Five Saudi banks reported record profit growth in 2024, an increase of approximately 12% compared to the previous year, with total earnings exceeding $14 billion (SAR53 billion). The banks include Al Rajhi, National Commercial Bank (NCB), Alinma, Saudi Investment Bank, and Banque Saudi Fransi (BSF).

According to financial disclosures in the Saudi stock market, Alinma Bank recorded the highest growth rate among the five, with profits surpassing SAR5.8 billion ($1.54 billion), marking a 21% increase from the previous year.

Al Rajhi Bank followed, achieving a 19% growth rate, with total profits reaching SAR19.7 billion ($5.2 billion).

Despite posting the highest overall profits—exceeding SAR21.2 billion ($5.6 billion)—NCB reported the lowest growth rate in its history over the past four years, at just 6%.

Saudi Investment Bank recorded an 11% profit increase, reaching SAR1.95 billion ($521.4 million), while BSF saw a 7.6% rise, with total earnings hitting SAR4.5 billion ($1.2 billion).

Three banks—Al Rajhi, NCB, and Alinma—announced total dividend distributions of $3.4 billion (SAR12.6 billion).

NCB declared dividends of SAR6 billion ($1.6 billion) at SAR1 per share, bringing its total distributions for 2024 to SAR11.4 billion ($3 billion).

Al Rajhi Bank announced the highest cash dividend per share at SAR1.46, distributing SAR5.84 billion ($1.56 billion) for the second half of the year, bringing its total 2024 dividends to SAR10.84 billion ($2.9 billion).

Meanwhile, Alinma Bank announced a dividend payout of SAR746.1 million ($199 million) at SAR0.3 per share for the fourth quarter, bringing its total distributions for the year to approximately SAR2.73 billion ($728 million).

Profits Exceed Expectations

Commenting on the financial performance of Saudi banks, Dr. Suleiman Al-Humaid Al-Khalidi, a financial markets analyst and member of the Saudi Economic Association, told Asharq Al-Awsat that 2024 saw a strong financial performance from Saudi banks. This contributed to record-breaking profits in both the fourth quarter and the entire fiscal year, along with generous dividend distributions to shareholders. These earnings surpassed all expectations from financial firms and expert institutions.

Al-Khalidi added that this robust banking performance reflects the strength of the Saudi banking sector and its ability to achieve sustainable growth, reinforcing confidence in the Saudi economy. He noted that the local banking sector ranks among the highest globally in terms of annual profitability and substantial shareholder dividends.

Mohammed Hamdi Omar, Chief Executive Officer of G-World, also said: “We must take a historical perspective when analyzing banking sector profits, considering that Saudi banks have achieved record earnings in recent quarters due to improved cost efficiency, operational enhancements, favorable interest rate environments, and overall market stability.”
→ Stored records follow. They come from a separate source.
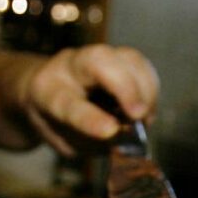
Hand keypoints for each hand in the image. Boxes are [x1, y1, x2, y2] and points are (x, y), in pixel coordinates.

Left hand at [20, 44, 158, 155]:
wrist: (46, 93)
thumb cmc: (57, 123)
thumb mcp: (66, 141)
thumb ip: (93, 141)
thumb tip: (127, 136)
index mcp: (47, 92)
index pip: (68, 104)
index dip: (90, 119)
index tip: (110, 131)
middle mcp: (70, 66)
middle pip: (98, 60)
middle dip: (125, 87)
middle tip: (139, 115)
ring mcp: (96, 55)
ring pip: (127, 58)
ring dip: (145, 89)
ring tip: (144, 118)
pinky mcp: (117, 55)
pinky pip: (140, 64)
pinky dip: (150, 88)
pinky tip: (147, 109)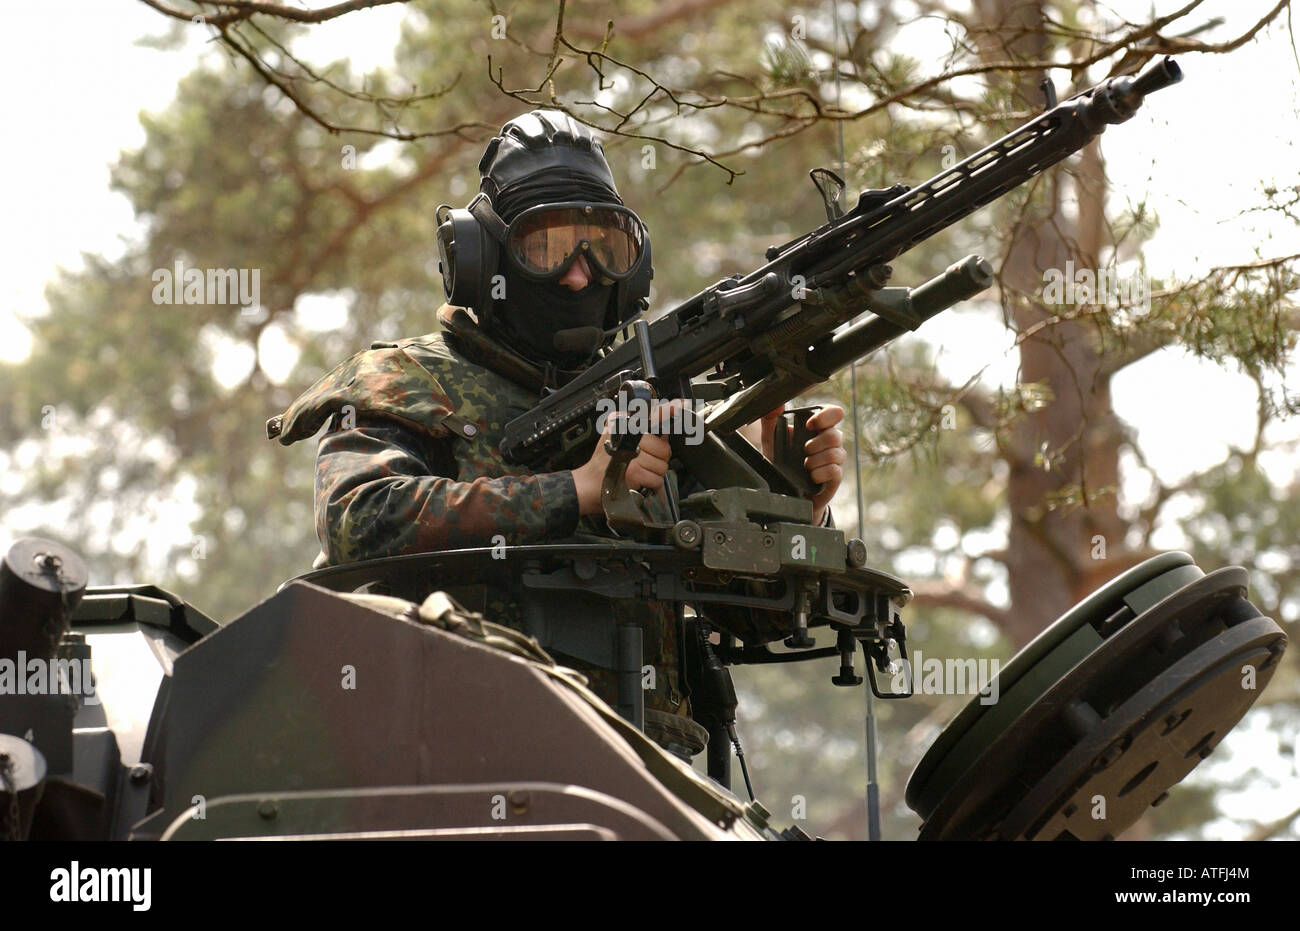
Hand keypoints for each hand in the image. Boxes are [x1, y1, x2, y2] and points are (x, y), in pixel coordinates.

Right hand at [570, 399, 680, 515]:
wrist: (588, 484)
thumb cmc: (603, 461)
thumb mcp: (613, 434)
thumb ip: (635, 426)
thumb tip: (661, 427)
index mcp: (625, 424)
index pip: (652, 414)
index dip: (668, 411)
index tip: (681, 405)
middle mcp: (629, 436)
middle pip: (664, 448)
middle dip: (658, 459)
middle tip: (644, 461)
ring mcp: (632, 455)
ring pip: (662, 465)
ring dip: (654, 473)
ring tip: (639, 471)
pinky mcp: (634, 473)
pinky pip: (657, 479)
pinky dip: (651, 484)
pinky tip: (640, 481)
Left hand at [758, 404, 845, 524]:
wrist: (784, 490)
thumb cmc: (781, 462)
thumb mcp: (771, 440)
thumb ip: (770, 419)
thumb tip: (776, 403)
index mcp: (818, 428)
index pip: (834, 413)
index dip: (826, 416)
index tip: (809, 424)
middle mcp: (830, 441)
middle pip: (835, 434)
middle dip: (816, 443)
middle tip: (804, 450)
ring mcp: (835, 459)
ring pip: (836, 453)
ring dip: (815, 460)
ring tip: (805, 466)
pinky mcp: (835, 477)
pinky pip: (834, 470)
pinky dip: (819, 473)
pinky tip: (811, 477)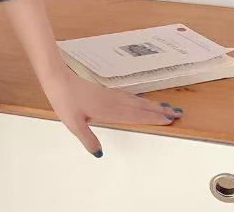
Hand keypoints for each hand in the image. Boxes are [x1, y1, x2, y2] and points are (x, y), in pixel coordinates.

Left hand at [41, 64, 183, 156]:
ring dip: (150, 104)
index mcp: (107, 110)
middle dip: (158, 111)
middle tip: (177, 113)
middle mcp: (111, 101)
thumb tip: (100, 154)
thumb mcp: (73, 123)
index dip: (152, 118)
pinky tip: (138, 101)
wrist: (55, 78)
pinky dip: (137, 99)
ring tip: (165, 107)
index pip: (135, 115)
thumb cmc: (63, 99)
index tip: (170, 120)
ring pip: (134, 100)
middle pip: (139, 107)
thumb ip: (87, 138)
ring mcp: (107, 95)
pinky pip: (126, 96)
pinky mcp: (102, 91)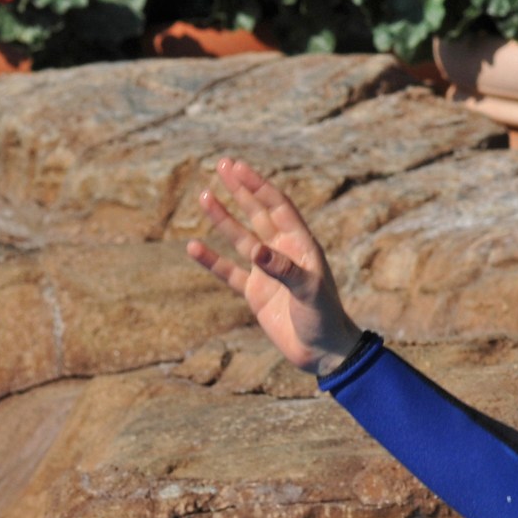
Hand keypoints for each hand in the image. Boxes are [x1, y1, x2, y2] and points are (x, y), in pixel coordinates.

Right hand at [185, 158, 365, 375]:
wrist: (323, 352)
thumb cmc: (324, 318)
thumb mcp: (309, 292)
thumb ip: (284, 270)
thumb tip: (256, 251)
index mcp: (301, 245)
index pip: (277, 207)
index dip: (258, 186)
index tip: (238, 168)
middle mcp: (282, 253)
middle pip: (258, 214)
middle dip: (240, 190)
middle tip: (221, 165)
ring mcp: (267, 272)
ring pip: (240, 238)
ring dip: (223, 218)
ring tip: (203, 196)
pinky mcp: (255, 294)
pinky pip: (229, 272)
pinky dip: (212, 261)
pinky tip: (193, 247)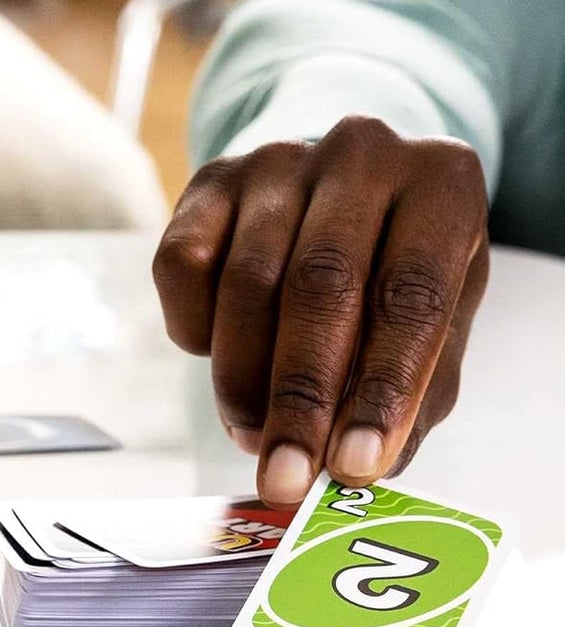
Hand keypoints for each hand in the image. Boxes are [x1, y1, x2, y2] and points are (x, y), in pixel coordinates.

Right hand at [153, 118, 489, 505]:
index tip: (353, 464)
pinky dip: (197, 329)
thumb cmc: (396, 263)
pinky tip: (222, 353)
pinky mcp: (210, 180)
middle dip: (299, 396)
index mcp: (442, 182)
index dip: (381, 389)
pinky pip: (183, 267)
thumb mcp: (438, 320)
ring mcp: (278, 160)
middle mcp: (362, 153)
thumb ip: (410, 392)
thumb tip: (357, 465)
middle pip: (320, 286)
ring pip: (245, 283)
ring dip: (242, 380)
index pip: (411, 296)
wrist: (339, 188)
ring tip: (254, 435)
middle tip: (284, 473)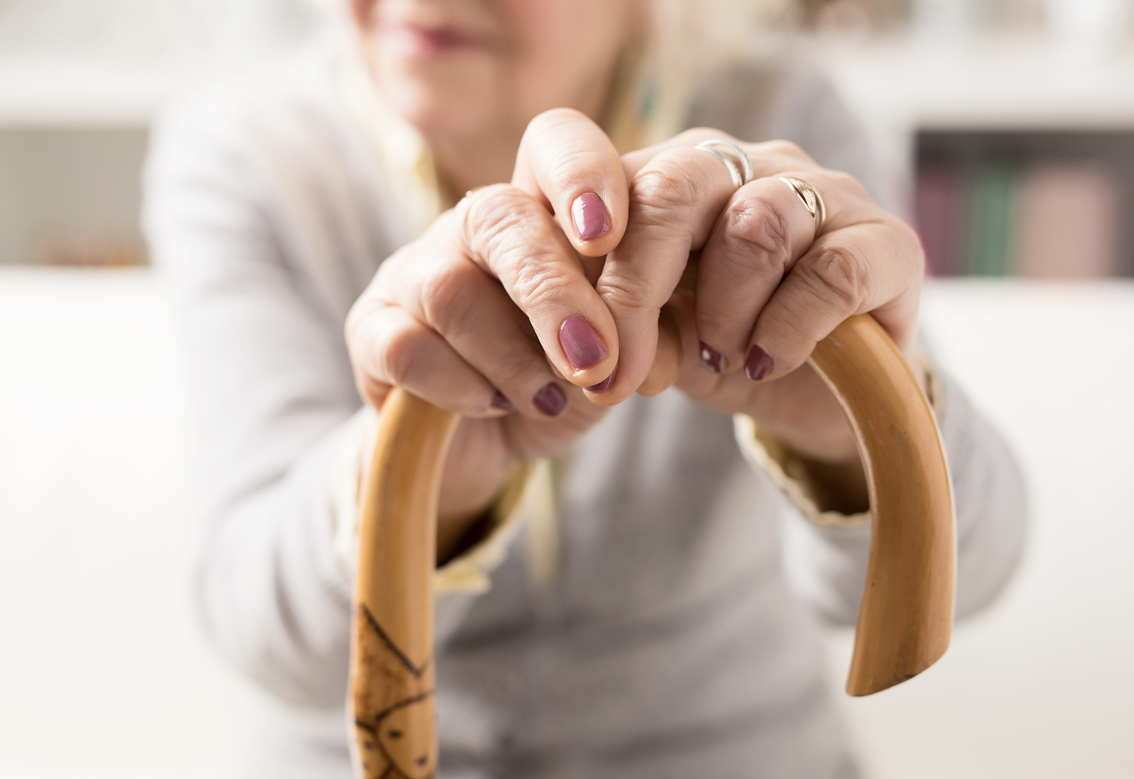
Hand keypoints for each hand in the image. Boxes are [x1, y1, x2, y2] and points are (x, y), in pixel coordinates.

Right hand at [345, 110, 628, 551]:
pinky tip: (492, 407)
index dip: (582, 172)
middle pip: (500, 214)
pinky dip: (458, 386)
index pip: (556, 142)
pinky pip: (405, 346)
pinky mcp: (370, 331)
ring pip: (450, 288)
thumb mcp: (621, 359)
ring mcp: (414, 273)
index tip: (609, 237)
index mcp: (546, 210)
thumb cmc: (564, 385)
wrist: (488, 449)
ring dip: (513, 357)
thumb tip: (645, 338)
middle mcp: (474, 227)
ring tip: (550, 400)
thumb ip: (642, 331)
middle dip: (554, 295)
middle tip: (595, 362)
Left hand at [588, 130, 925, 475]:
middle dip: (637, 286)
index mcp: (669, 176)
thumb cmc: (722, 349)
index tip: (573, 270)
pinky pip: (830, 273)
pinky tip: (768, 361)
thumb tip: (603, 355)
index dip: (578, 197)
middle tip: (621, 364)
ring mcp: (821, 192)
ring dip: (723, 310)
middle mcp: (744, 165)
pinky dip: (787, 328)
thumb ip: (626, 333)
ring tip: (720, 356)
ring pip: (755, 224)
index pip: (607, 159)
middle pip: (676, 186)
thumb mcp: (656, 345)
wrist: (821, 391)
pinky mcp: (885, 241)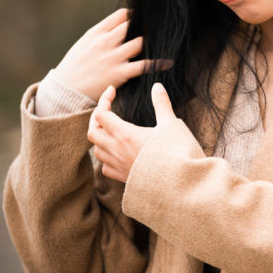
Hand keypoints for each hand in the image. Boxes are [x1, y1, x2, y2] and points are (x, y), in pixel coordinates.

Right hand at [55, 7, 169, 101]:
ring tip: (163, 41)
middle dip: (145, 26)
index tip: (142, 20)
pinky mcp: (119, 73)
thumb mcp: (84, 44)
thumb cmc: (75, 67)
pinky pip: (143, 65)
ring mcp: (113, 57)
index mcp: (96, 33)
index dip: (135, 16)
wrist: (65, 91)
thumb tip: (121, 25)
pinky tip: (168, 62)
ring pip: (140, 42)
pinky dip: (157, 63)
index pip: (122, 15)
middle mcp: (105, 42)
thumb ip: (101, 34)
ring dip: (152, 42)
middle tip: (158, 28)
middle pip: (133, 26)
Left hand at [88, 82, 202, 182]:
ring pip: (96, 150)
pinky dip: (107, 157)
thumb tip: (157, 86)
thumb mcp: (171, 124)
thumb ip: (161, 104)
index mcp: (125, 134)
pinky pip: (105, 167)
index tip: (113, 91)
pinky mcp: (123, 178)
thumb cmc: (176, 153)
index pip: (101, 114)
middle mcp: (116, 150)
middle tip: (109, 111)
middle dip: (97, 119)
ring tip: (113, 131)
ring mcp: (118, 166)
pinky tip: (118, 153)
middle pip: (92, 131)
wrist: (180, 186)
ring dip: (101, 138)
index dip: (104, 100)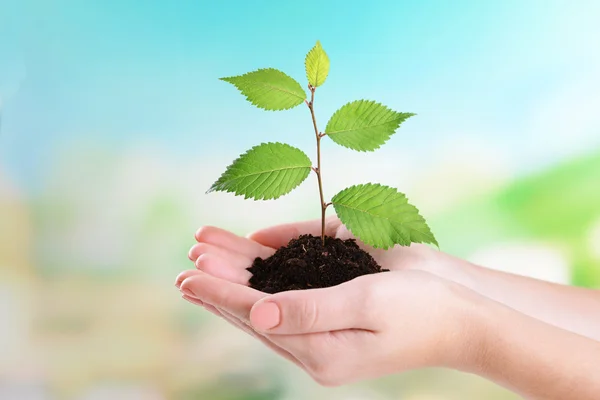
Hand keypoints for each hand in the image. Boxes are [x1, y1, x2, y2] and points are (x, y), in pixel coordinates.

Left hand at [176, 218, 480, 384]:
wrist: (464, 312)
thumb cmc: (423, 309)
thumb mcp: (367, 306)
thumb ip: (310, 310)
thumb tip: (255, 312)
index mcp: (320, 352)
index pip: (257, 318)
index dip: (220, 293)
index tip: (188, 275)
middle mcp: (316, 340)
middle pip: (255, 306)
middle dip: (221, 279)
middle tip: (188, 259)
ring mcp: (325, 322)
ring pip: (269, 294)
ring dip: (239, 269)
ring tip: (205, 248)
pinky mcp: (336, 302)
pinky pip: (295, 283)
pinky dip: (272, 264)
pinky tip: (255, 247)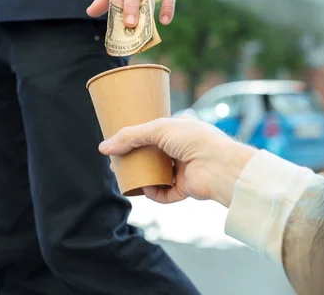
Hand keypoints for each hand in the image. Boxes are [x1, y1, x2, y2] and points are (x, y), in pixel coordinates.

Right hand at [98, 115, 256, 206]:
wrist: (219, 165)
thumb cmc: (195, 140)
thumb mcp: (159, 129)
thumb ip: (130, 137)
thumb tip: (104, 148)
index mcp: (180, 130)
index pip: (154, 133)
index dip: (137, 138)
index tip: (119, 143)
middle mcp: (183, 149)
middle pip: (153, 156)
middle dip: (135, 160)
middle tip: (117, 164)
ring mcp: (185, 169)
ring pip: (158, 175)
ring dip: (142, 178)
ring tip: (126, 178)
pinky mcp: (186, 188)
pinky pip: (165, 193)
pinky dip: (155, 193)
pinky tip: (145, 190)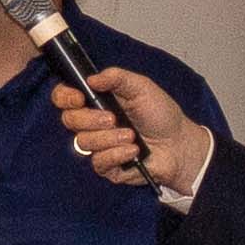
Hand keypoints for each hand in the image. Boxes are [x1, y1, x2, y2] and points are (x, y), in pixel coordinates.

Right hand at [58, 66, 212, 197]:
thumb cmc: (161, 115)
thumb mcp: (142, 88)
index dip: (65, 97)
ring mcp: (98, 145)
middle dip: (91, 119)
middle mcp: (93, 123)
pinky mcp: (107, 166)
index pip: (65, 97)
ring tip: (131, 136)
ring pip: (83, 142)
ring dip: (109, 138)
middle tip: (113, 119)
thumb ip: (117, 78)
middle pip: (69, 120)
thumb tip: (92, 78)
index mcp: (98, 101)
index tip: (79, 98)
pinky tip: (134, 151)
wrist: (179, 145)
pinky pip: (98, 162)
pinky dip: (117, 154)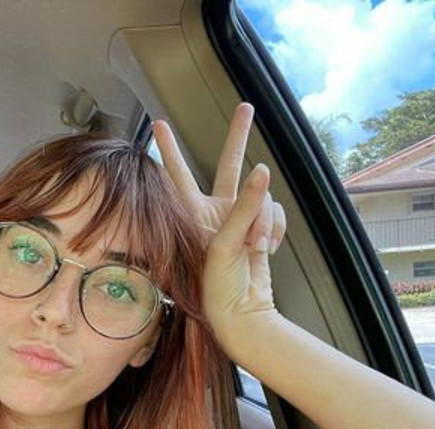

In remarks to Asharq Al-Awsat, Omar predicted a 10% increase in corporate lending by Saudi banks in 2025, alongside a rise in banking alliances supporting large-scale projects tied to Vision 2030. He emphasized that local banks would be the primary source of financing for these mega-projects.

He also highlighted a 12% growth in banking sector financing activities in 2024, driven by construction efforts and economic diversification initiatives in Saudi Arabia. He added that Saudi banks are well-positioned to benefit significantly from favorable market conditions and strategic national initiatives, as well as upcoming major events such as Expo Riyadh 2030 and the 2034 FIFA World Cup. These developments position the sector for continuous growth while also addressing challenges related to liquidity, regulatory compliance, and competition with foreign banks increasingly entering the Saudi market.